The material of the first layer in contact with the functional layer laminate is at least one selected from the group consisting of aluminum, titanium, chromium, copper, and nickel, or an alloy containing at least one of these,
The material of each layer other than the first layer is at least one selected from the group consisting of aluminum, titanium, chromium, nickel, tin, copper, silver, and gold, or an alloy containing at least one of these. The laminated film according to any one of claims 10 to 19.
The laminated film according to any one of claims 10 to 20, wherein the end face sealing layer has a thickness of 0.1 µm to 100 µm.
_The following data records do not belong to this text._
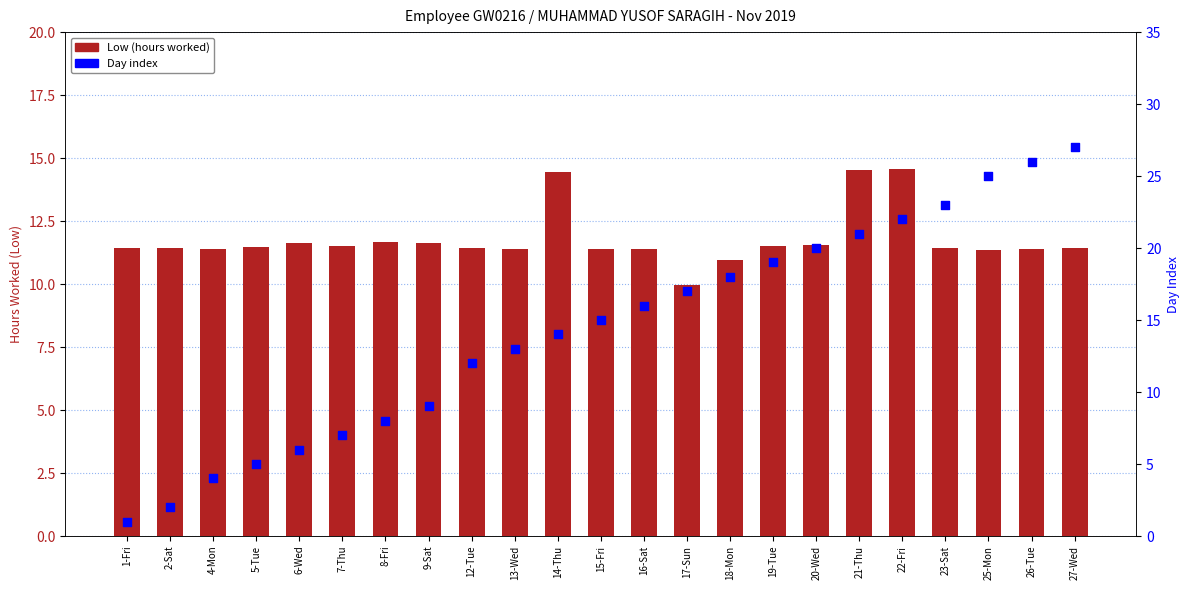

Which series contains the lowest Y value?

Day index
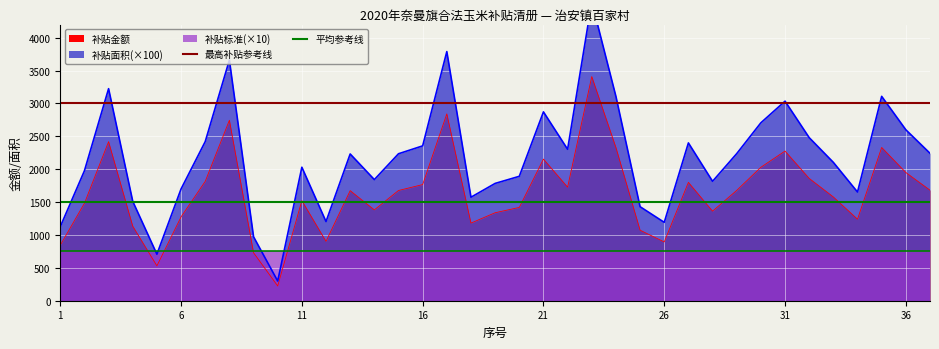

Which category has the highest value in the 最高补贴参考线 series?

1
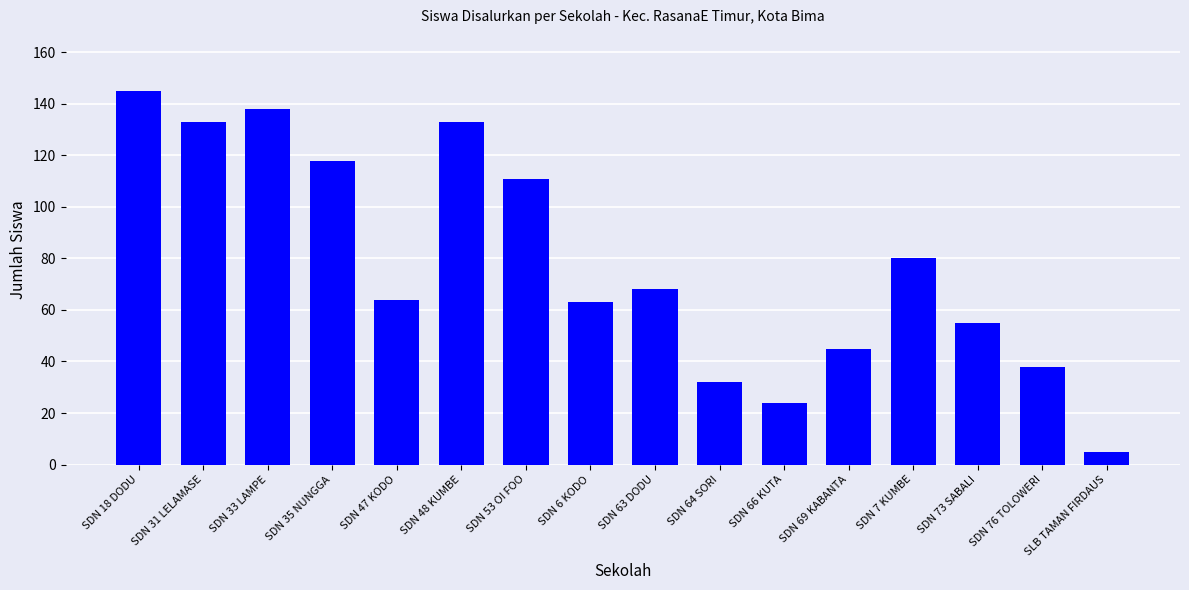

Between SDN 69 KABANTA and SDN 64 SORI, which is larger?

SDN 69 KABANTA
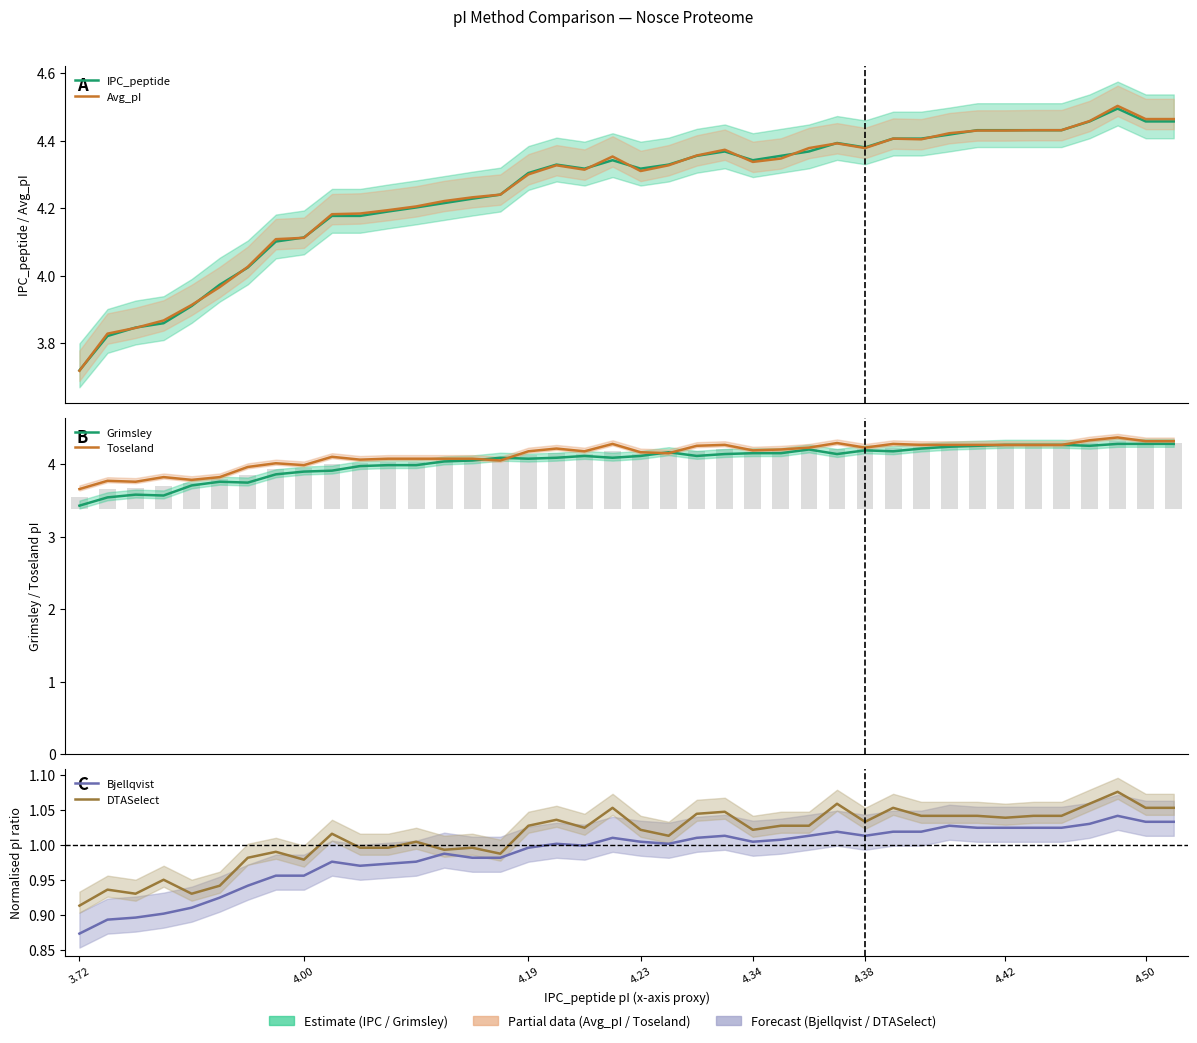

True or false: Grimsley has a value of 6.2 at 4.23.

False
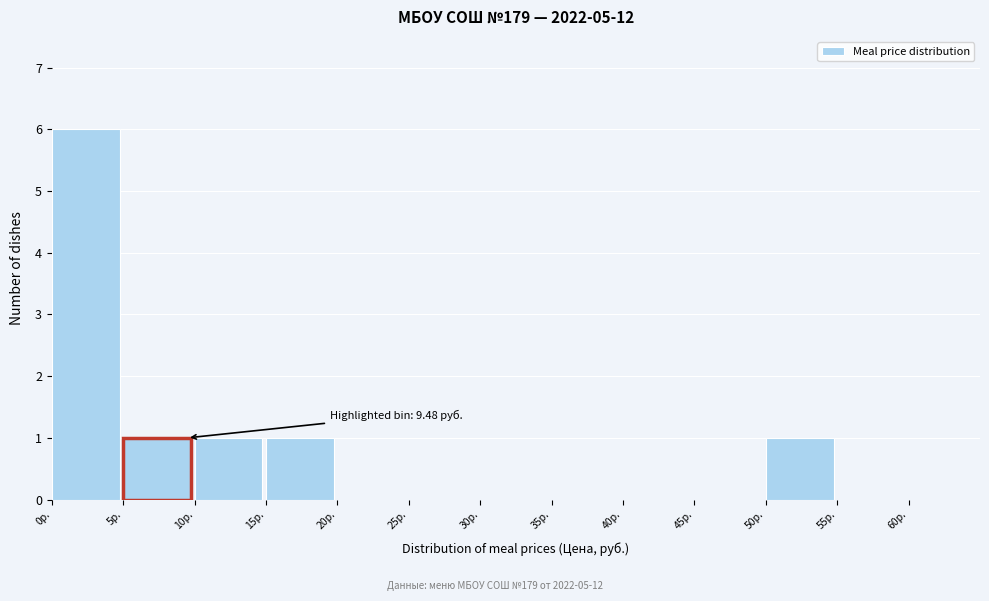

Over which range of the x-axis is the bar tallest?

0 to 5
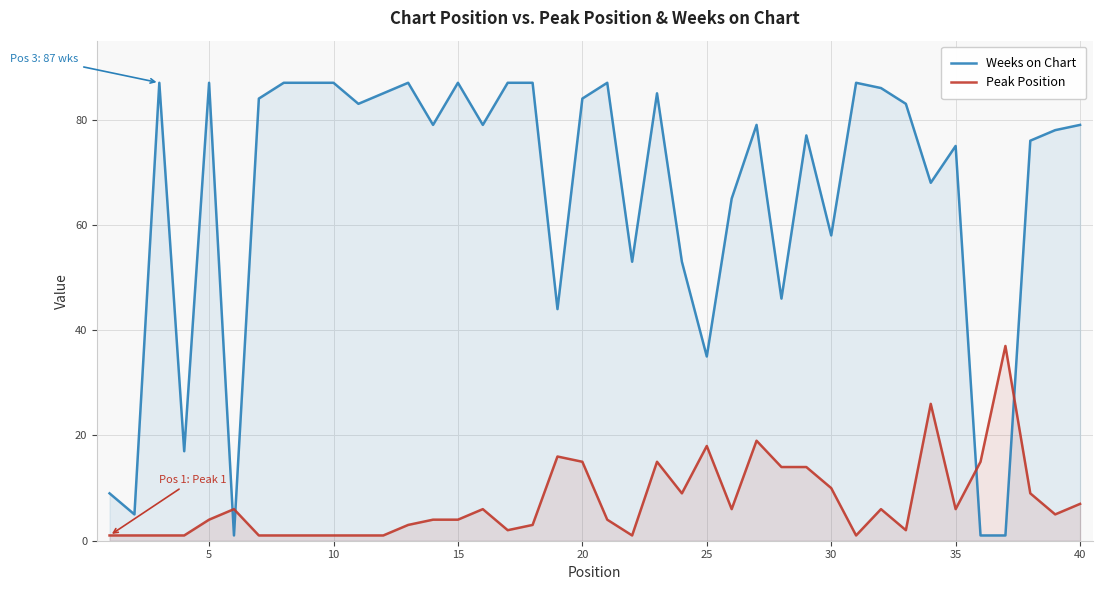

What is the average value of the Weeks on Chart series?

66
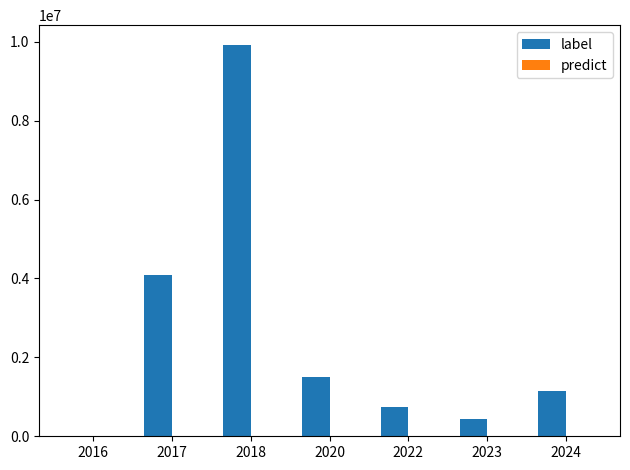

What is the greatest value displayed?

9923731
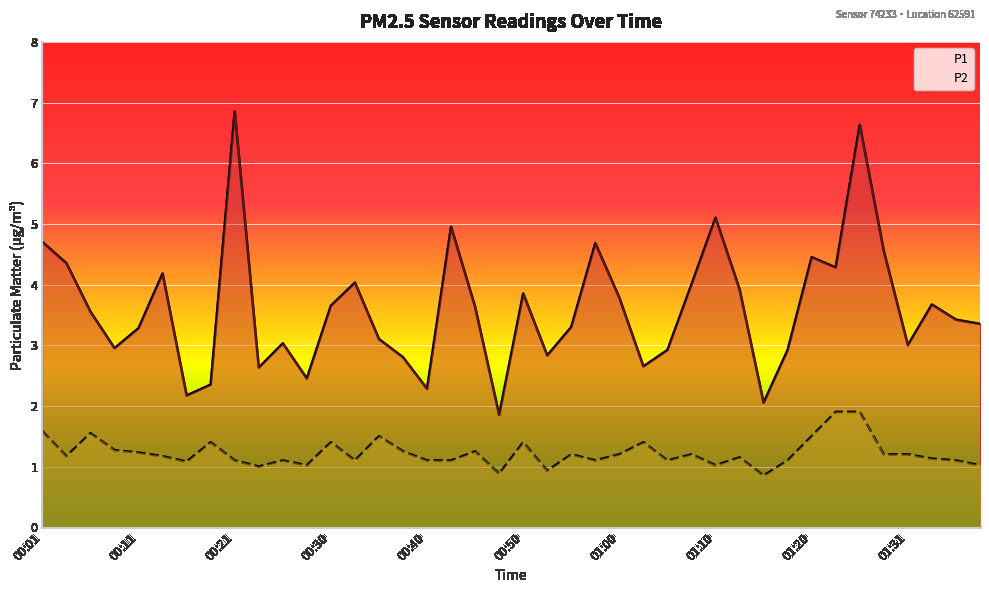

What is the sum of all P2 values?

48.9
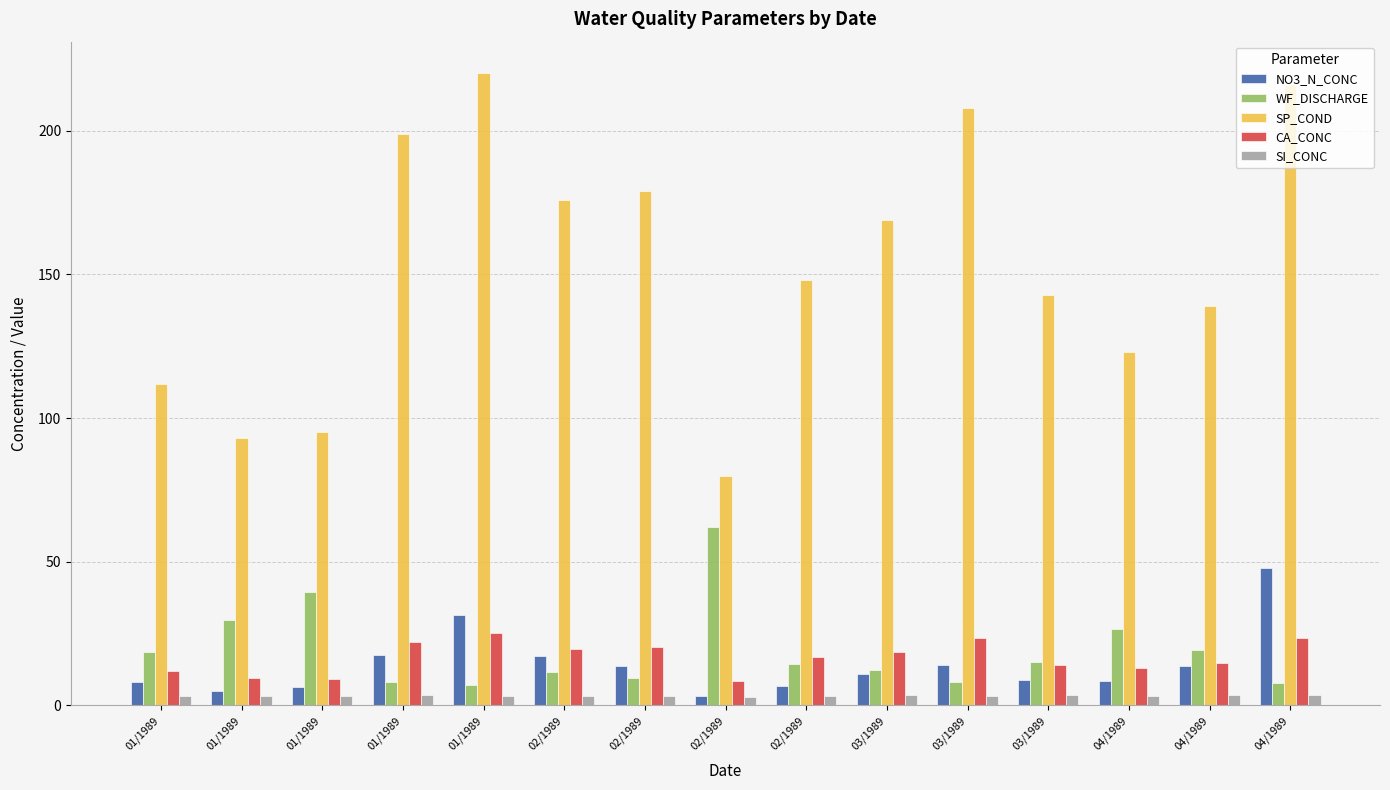

How many bars are there in each group?

5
The laminated film according to any one of claims 10 to 21, which comprises at least two layers on each side surface of the functional layer laminate having an optical functional layer and a gas barrier layer, and each layer has an end face sealing layer made of metal. A method for producing a laminated film to be produced,
On the gas barrier film having the gas barrier layer, a functional layer laminate is formed by applying and curing a polymerizable composition containing a phosphor and at least two or more polymerizable compounds,
A first layer forming step of forming the first layer in contact with the functional layer laminate on an end face of a laminate in which a plurality of the functional layer laminates are stacked;
An outermost layer forming step of forming an outermost layer on the first layer formed on the end surface of the laminate,
A method for producing a laminated film, wherein the method for forming the first layer is one selected from the group consisting of a sputtering method, a vacuum deposition method, an ion plating method, and a plasma CVD method.
The method for producing a laminated film according to claim 22, wherein the formation method of at least one layer other than the first layer of the end face sealing layer is a metal plating process.